La scialoadenite è una infiammazione delle ghiandole salivari. Può essere dolorosa, ma si cura, nella maggior parte dei casi, con una terapia medica mirata

Cosa è la scialoadenite?

La scialoadenite è l’infiammazione di una ghiandola salivare. Può presentarsi come scialoadenite acuta o scialoadenite cronica. L’area interessata solitamente è quella della della ghiandola sottomandibolare (80%) o della parotide (20%). In altri casi, molto più rari, può presentarsi nelle ghiandole sottolinguali o salivari minori della bocca. 

I pazienti affetti da scialoadenite notano la comparsa di una tumefazione spesso dolente e dura, sotto il mento nel caso della ghiandola sottomandibolare oppure davanti e sotto all’orecchio, nel caso della ghiandola parotide, con concomitante arrossamento della pelle anche all’esterno e possibile fuoriuscita di saliva densa e amara (anche simil sabbiosa) e materiale purulento nel cavo orale. Sintomi concomitanti possono essere mal di testa, febbre e brividi, soprattutto nei casi infettivi.

Le recidive e le forme croniche possono essere invece asintomatiche e presentarsi solo con la tumefazione della zona interessata.

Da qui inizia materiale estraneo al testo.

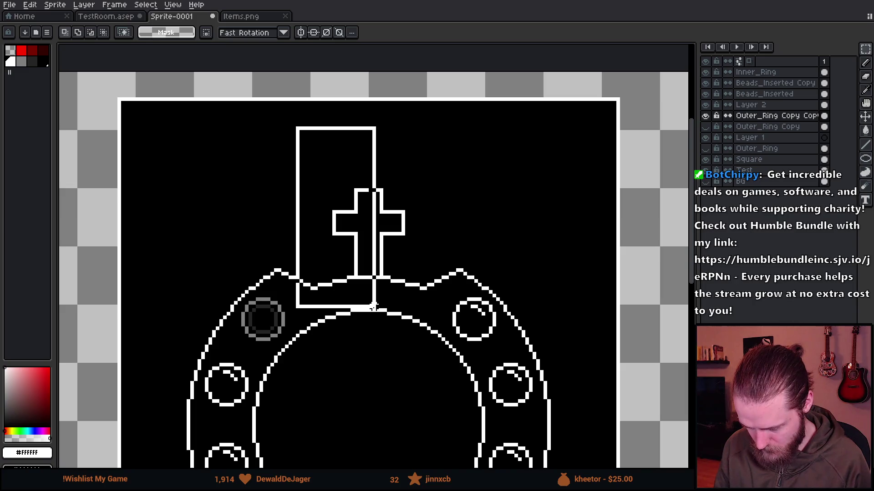
pyautogui.scroll(1, 364, 272)
pyautogui.moveTo(279, 85); pyautogui.dragTo(370, 347)
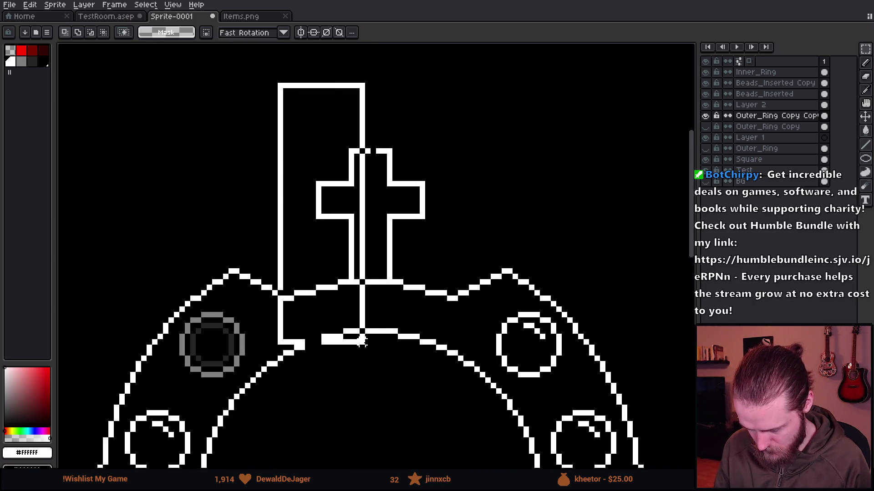
pyautogui.press('Left')
pyautogui.press('ctrl+d')
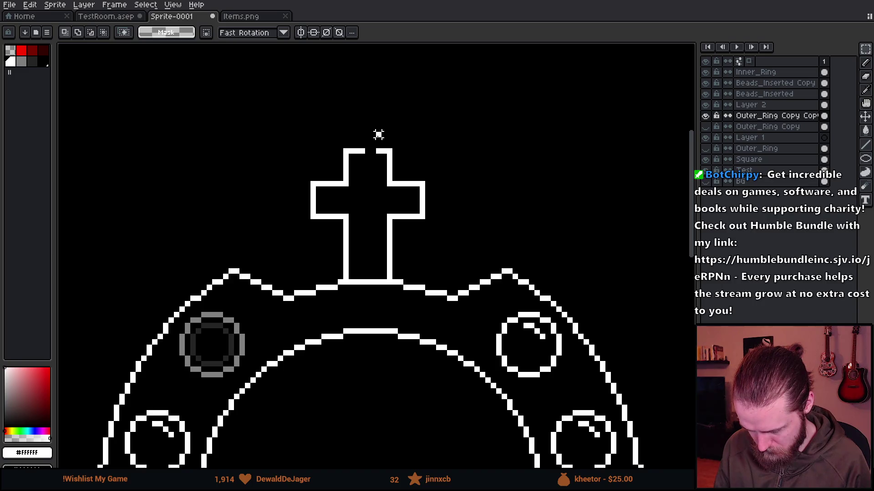
# Shift the cross's right half one pixel right and raise its top piece.
pyautogui.moveTo(379, 134); pyautogui.dragTo(455, 357)
pyautogui.press('Right')
pyautogui.press('ctrl+d')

La scialoadenite può essere riconosciuta da un medico specialista tramite esame visivo e palpazione dell’area interessata. Eventualmente si può ricorrere ad una ecografia del collo e delle ghiandole salivari, e in caso di ulteriori dubbi, ad una scialo-endoscopia o TAC/RMN (scialo RM).

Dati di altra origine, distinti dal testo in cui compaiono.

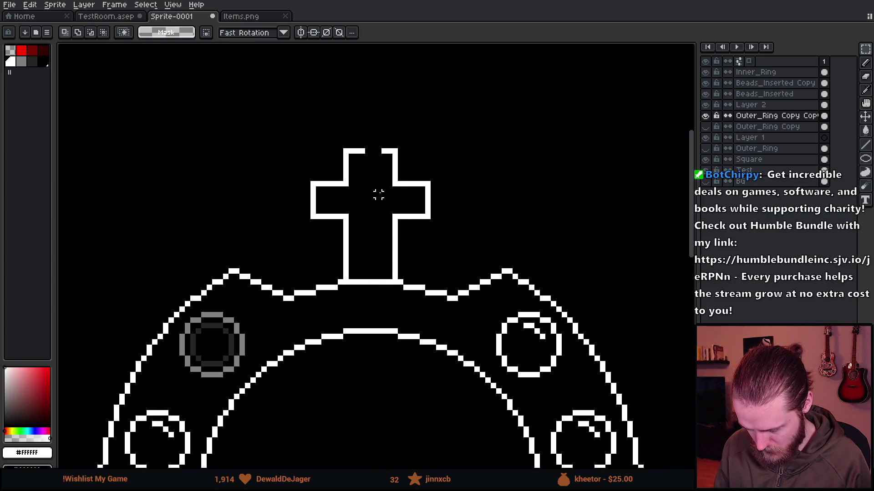
pyautogui.moveTo(269, 107); pyautogui.dragTo(537, 259)
pyautogui.press('Up')
pyautogui.press('Up')
pyautogui.press('Up')
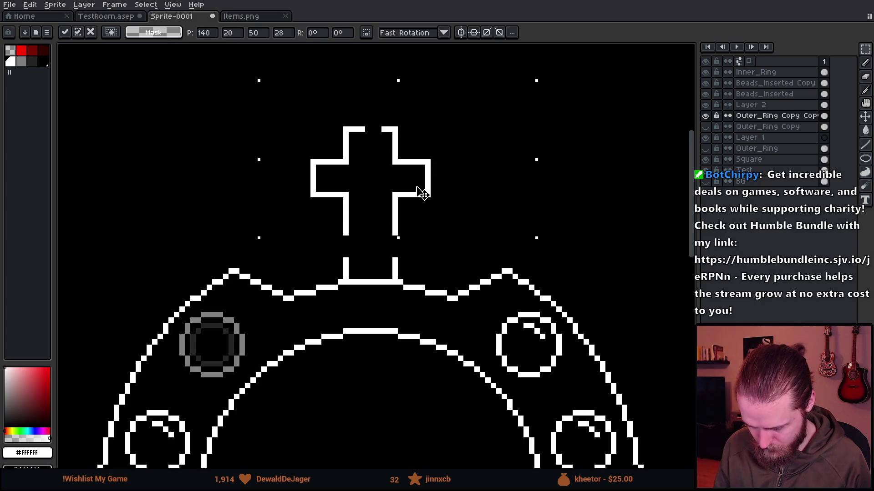
pyautogui.scroll(-2, 432, 244)
pyautogui.scroll(1, 309, 175)
pyautogui.moveTo(310, 170); pyautogui.dragTo(459, 223)
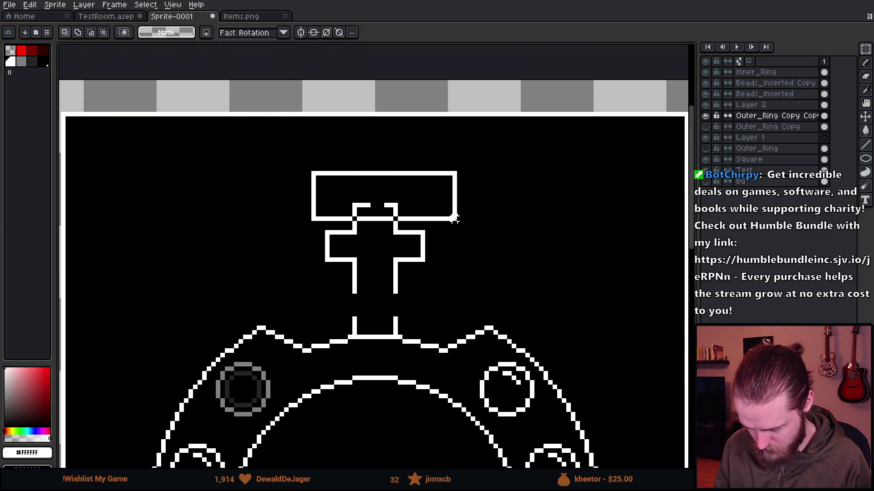
pyautogui.press('ctrl+d')
# Paint a solid white bead above the cross with a 14px brush.
pyautogui.press('b')
pyautogui.moveTo(424, 394); pyautogui.dragTo(459, 78)
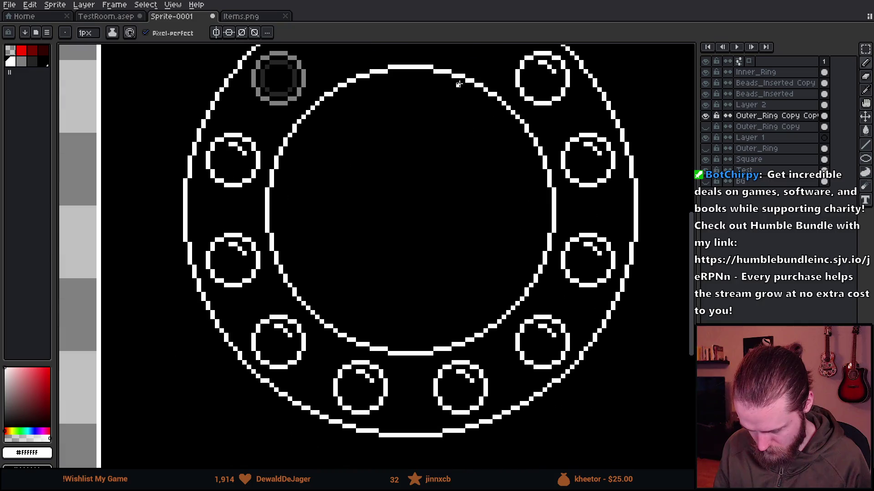
pyautogui.scroll(3, 444, 381)
pyautogui.press('plus')
pyautogui.press('plus')
pyautogui.press('plus')
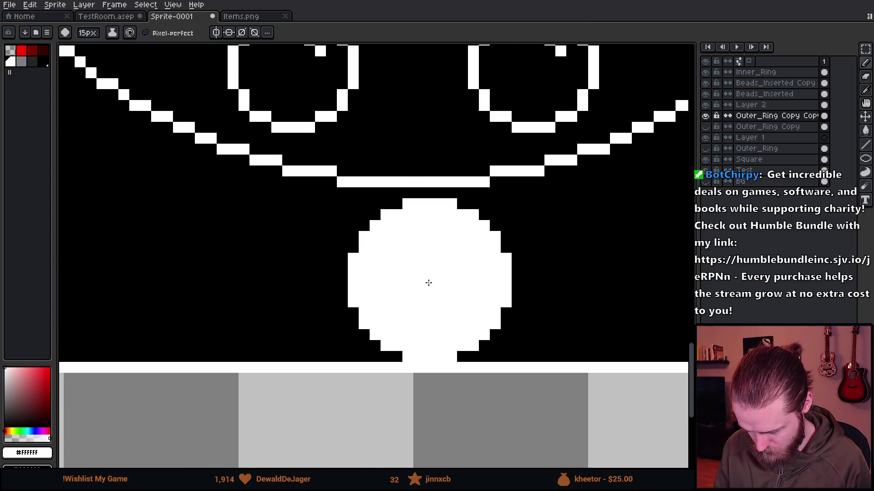
pyautogui.scroll(-5, 454, 423)
pyautogui.scroll(3, 396, 238)
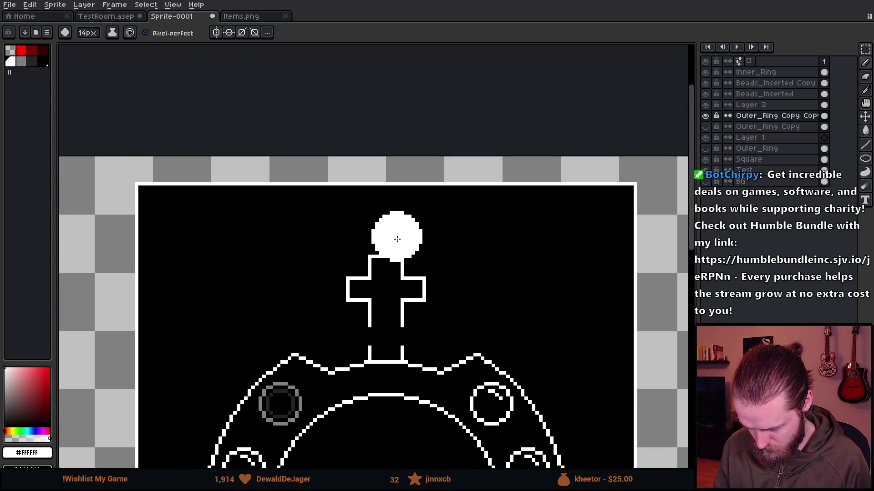
pyautogui.click(375, 202)
# Lift the cross's top piece upward and move both arms downward.
pyautogui.press('m')
pyautogui.moveTo(329, 243)
pyautogui.mouseDown()
pyautogui.moveTo(432, 292)
pyautogui.moveTo(403, 263)
pyautogui.mouseUp()
pyautogui.click(443, 350)
pyautogui.scroll(-2, 397, 315)
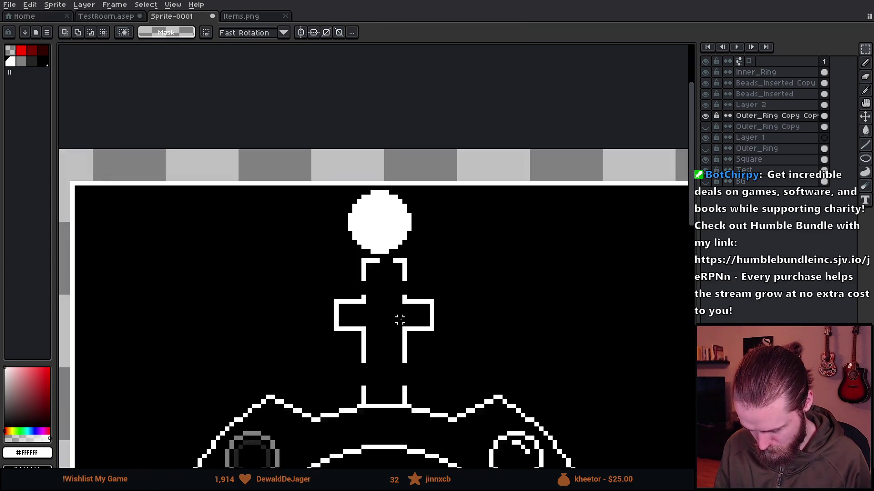
pyautogui.scroll(1, 391, 328)
pyautogui.scroll(1, 376, 336)
pyautogui.moveTo(313, 311)
pyautogui.mouseDown()
pyautogui.moveTo(481, 346)
pyautogui.moveTo(400, 357)
pyautogui.moveTo(284, 332)
pyautogui.mouseUp()
pyautogui.moveTo(401, 356); pyautogui.dragTo(402, 368)
pyautogui.press('Return')
# Move the lower edges of the cross arms down one pixel.
pyautogui.scroll(-3, 537, 259)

Come mai si infiamma la ghiandola salivare?


Le cause della scialoadenite più frequenti sono:

  • calcoli ostruttivi
  • iposecrezione ghiandolare
  • infezioni.

Per quanto riguarda i calcoli, sassolini di cristalli di calcio, essi possono formarsi nella ghiandola oppure all’interno dei dotti che scaricano la saliva e in questo bloccare la distribuzione con conseguente accumulo a monte e gonfiore della ghiandola stessa.

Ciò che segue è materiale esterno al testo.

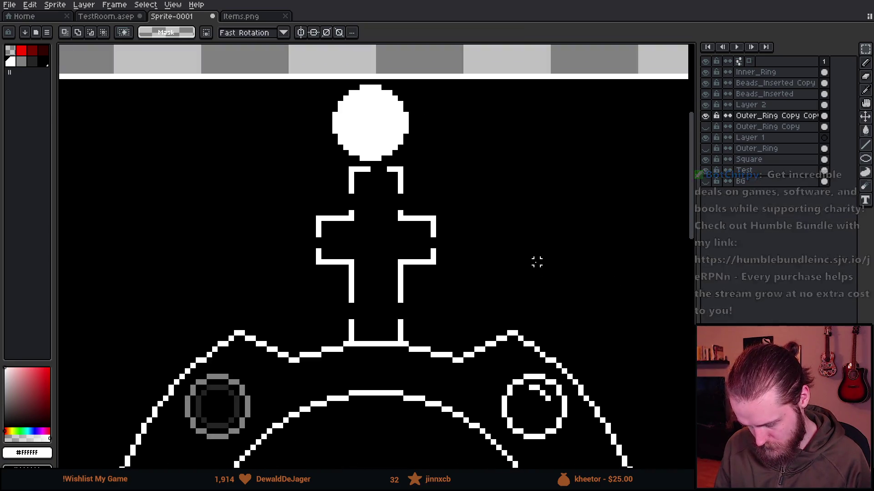
pyautogui.scroll(5, 531, 265)
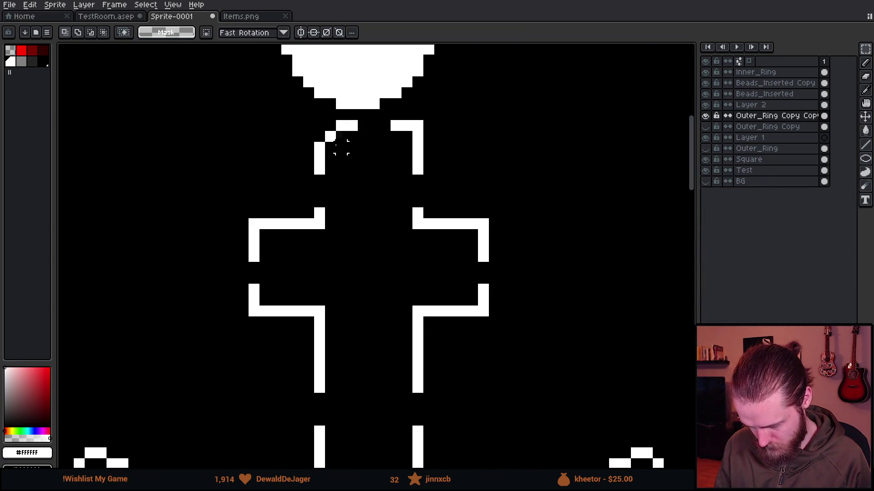
pyautogui.moveTo(312, 117); pyautogui.dragTo(425, 231)
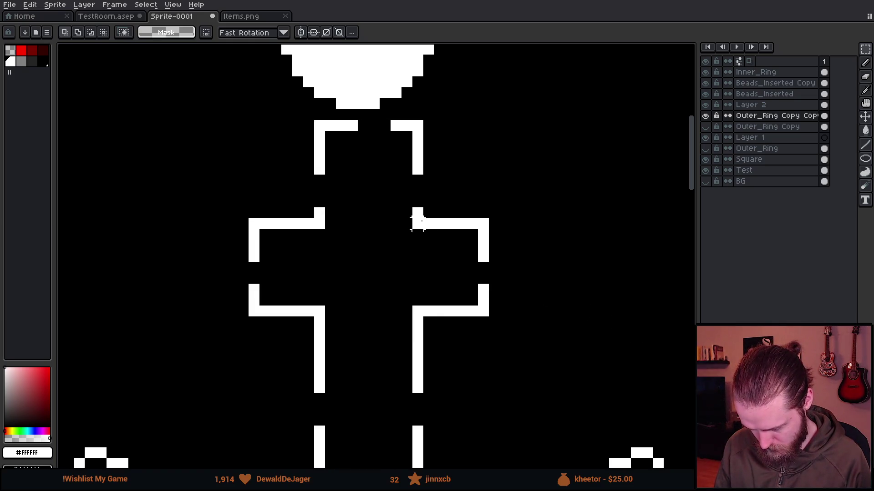
pyautogui.moveTo(417, 222); pyautogui.dragTo(570, 311)
pyautogui.press('ctrl+z')
pyautogui.press('ctrl+z')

Invece ci possono essere delle cause di iposecrezione salivare che facilitano le infiammazioni delle ghiandole come l’utilizzo di alcuni farmaci (diuretici o antidepressivi), la disidratazione, la secchezza delle fauci (xerostomia) o anche malattie autoimmuni come la sindrome di Sjogren che comporta secchezza di bocca, occhi e altre mucose.

Infine gli agenti responsabili delle infezioni possono essere batteri (Staphylococcus aureus il principale responsabile oppure Streptococco), agenti virali (parotite, herpes o virus influenzali), traumi o lesioni (intesi anche come postumi di radioterapia del cavo orale o limitrofa).

Come far sgonfiare la ghiandola salivare?

Per far sgonfiare la ghiandola salivare è opportuno seguire il trattamento farmacologico indicato dal medico specialista. Oltre a ciò, è importante

  • una abbondante idratazione
  • applicare impacchi caldi sull’area dolente e massaggiare la zona colpita in modo da facilitare il drenaggio della saliva
  • seguire un’accurata igiene orale, eventualmente anche con sciacqui di collutorio di clorexidina
  • l’assunzione di alimenti in grado di stimolare la salivazione (scialogoghi) come caramelle dure o succo di limone.

Quali medicine per infiammazione ghiandole salivari? 

Il medico stabilirà il trattamento farmacologico per le forme acute dopo aver individuato la causa specifica della scialoadenite. Normalmente si prescrive una terapia antibiotica, in alcuni casi associata a cortisone e/o a farmaci antidolorifici/antinfiammatori  che possono essere utilizzati per attenuare il dolore. 

In caso di scialoadenite cronica e recidiva, soprattutto dovuta a scialolitiasi il medico potrebbe valutare un intervento chirurgico per l’asportazione dei calcoli. Per calcoli minori di 5 mm si può pensare all’asportazione con tecnica endoscopica (scialoendoscopia) invece per quelli maggiori di 5 mm il primo passo potrebbe essere la frantumazione in pezzi più piccoli (litotrissia) con apparecchi ad onde d’urto o con laser, che ne facilitino l’espulsione.

Se molto più grandi i calcoli possono essere rimossi con tecniche endoscopiche mini-invasive che consentono nella maggior parte dei casi (circa il 95%) di non dover sacrificare l’intera ghiandola salivare.